HKUST has a policy of topping up the faculty budget allocation for departments that find qualified female candidates for faculty recruitment. “PhDs had been around 25% female but hiring of new faculty is above 35% for this reason,” Lin said. But she added that “these are junior faculty and could take a few years to become associate professors and more years to become full professor, so you won’t see any dent in the numbers at the top in 10 or 15 years”.

Lin said HKUST has been working with other APRU members such as National Taiwan University, University of Tokyo, National University of Singapore and the University of New South Wales in Australia where deans of engineering want to work jointly on encouraging female mentorship across engineering faculties. “I hope this can be extended more,” said Lin.

Regulska noted that APRU member institutions in the US are also making progress. In areas such as STEM, where a lack of progress of women to senior roles is particularly striking, the US National Science Foundation’s ADVANCE programme pushes for a systemic change to increase participation and advancement of women in STEM and provides funding grants for organisational changes and implementation.

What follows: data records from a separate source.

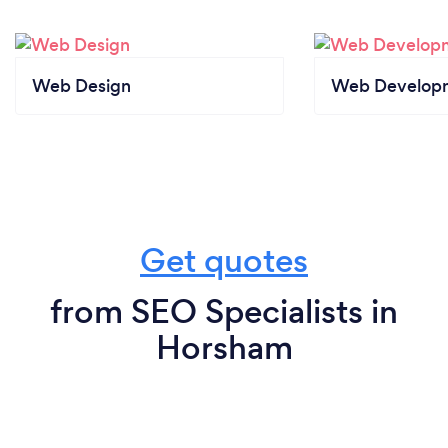
Web Design
Web Develop
Get quotes
from SEO Specialists in
Horsham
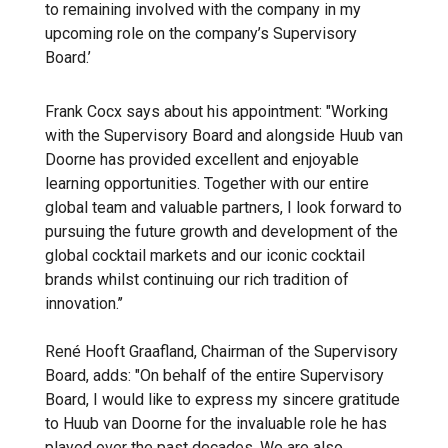
to remaining involved with the company in my
upcoming role on the company’s Supervisory
Board.’
Frank Cocx says about his appointment: "Working
with the Supervisory Board and alongside Huub van
Doorne has provided excellent and enjoyable
learning opportunities. Together with our entire
global team and valuable partners, I look forward to
pursuing the future growth and development of the
global cocktail markets and our iconic cocktail
brands whilst continuing our rich tradition of
innovation.’’
René Hooft Graafland, Chairman of the Supervisory
Board, adds: "On behalf of the entire Supervisory
Board, I would like to express my sincere gratitude
to Huub van Doorne for the invaluable role he has
played over the past decades. We are also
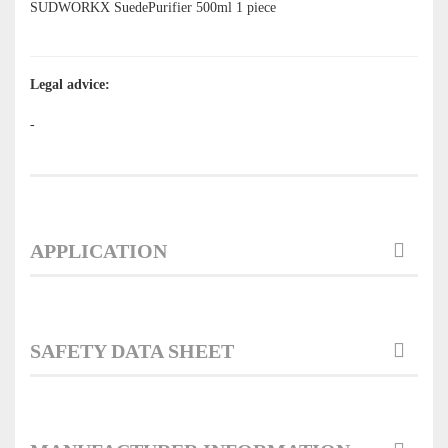
SUDWORKX SuedePurifier 500ml
1 piece
Legal advice:
-
APPLICATION
SAFETY DATA SHEET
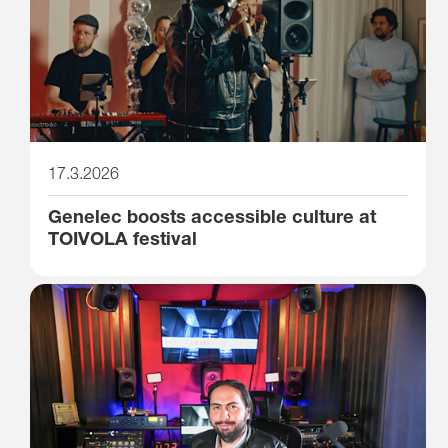
17.3.2026
Genelec boosts accessible culture at
TOIVOLA festival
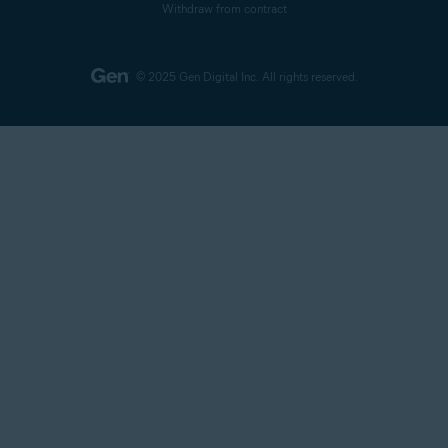
Withdraw from contract
© 2025 Gen Digital Inc.
All rights reserved.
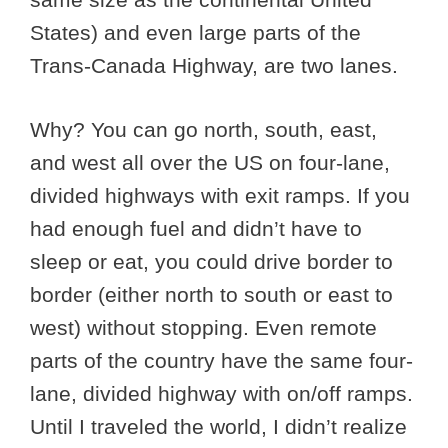
States) and even large parts of the
Trans-Canada Highway, are two lanes.
Why? You can go north, south, east,
and west all over the US on four-lane,
divided highways with exit ramps. If you
had enough fuel and didn’t have to
sleep or eat, you could drive border to
border (either north to south or east to
west) without stopping. Even remote
parts of the country have the same four-
lane, divided highway with on/off ramps.
Until I traveled the world, I didn’t realize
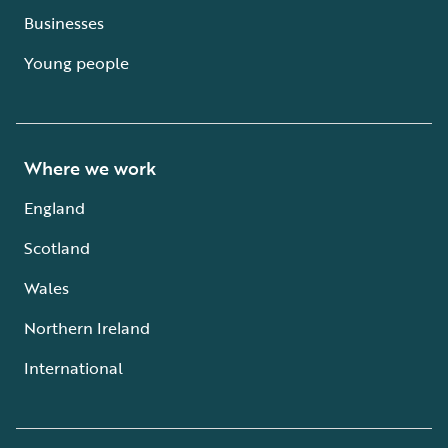
Businesses
Young people
Where we work
England
Scotland
Wales
Northern Ireland
International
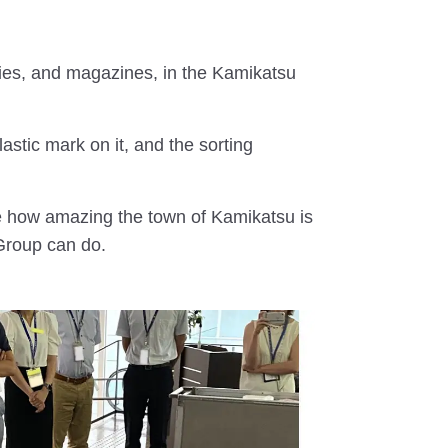
nities, and magazines, in the Kamikatsu
astic mark on it, and the sorting
ze how amazing the town of Kamikatsu is
Group can do.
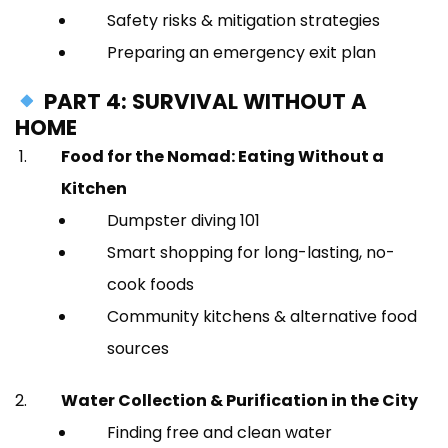
Safety risks & mitigation strategies
Preparing an emergency exit plan
PART 4: SURVIVAL WITHOUT A
HOME
Food for the Nomad: Eating Without a
Kitchen
Dumpster diving 101
Smart shopping for long-lasting, no-
cook foods
Community kitchens & alternative food
sources
Water Collection & Purification in the City
Finding free and clean water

“This is changing institutions in fundamental ways,” said Regulska, who added that a combination of external and internal commitments was important for success.

But she argued that policies on women faculty need constant revisions in the face of change, including in cultural practices, and “that means our strategies have to be different and have to be flexible. The fact that we had something 10 or 15 years ago and it worked, does not mean at all that it’s going to work now.”

She said: “Priorities change, political infusion changes, demographics change, cultural composition of the society changes. So the institutional strategies – some are going to work and some will not work.

“The issue with policies is the implementation, evaluation and monitoring. So you can have policies with no effect,” she said.

Pipeline leaks and bottlenecks

Within the survey responses “there were university presidents who did say [gender policies] did make a very big difference, so either a five-year period has not been enough to make a visible impact, or there could be a number of factors,” Lin said.

APWiL noted that there were clearly bottlenecks for women academics to rise to leadership positions. “We need to put in a lot of effort to create a better pipeline,” Regulska said.

“It may be that the pipeline is longer than we were expecting,” said Belov. She said that in Australia where the pipeline leaks most is at the transition from senior lecturer to associate professor. “We are very much aware that this is the time that women are most likely to be having children. There is a lot of pressure to produce research papers and get research funding and that is the career stage where women aren’t able to recover after taking a break.”

In Japan, for example it is even earlier, during the doctoral research stage. And it may be different in other countries.

Apart from sharing best approaches across the APRU network, APWiL’s informal recommendations included both a top-down approach to promoting women leaders by the existing university leadership, as well as a bottom-up approach of encouraging women at different stages of their careers; more ‘male champions’ of equity as leadership was still in their hands; and developing mentoring, apprenticeships and leadership programmes with opportunities for shadowing at member institutions.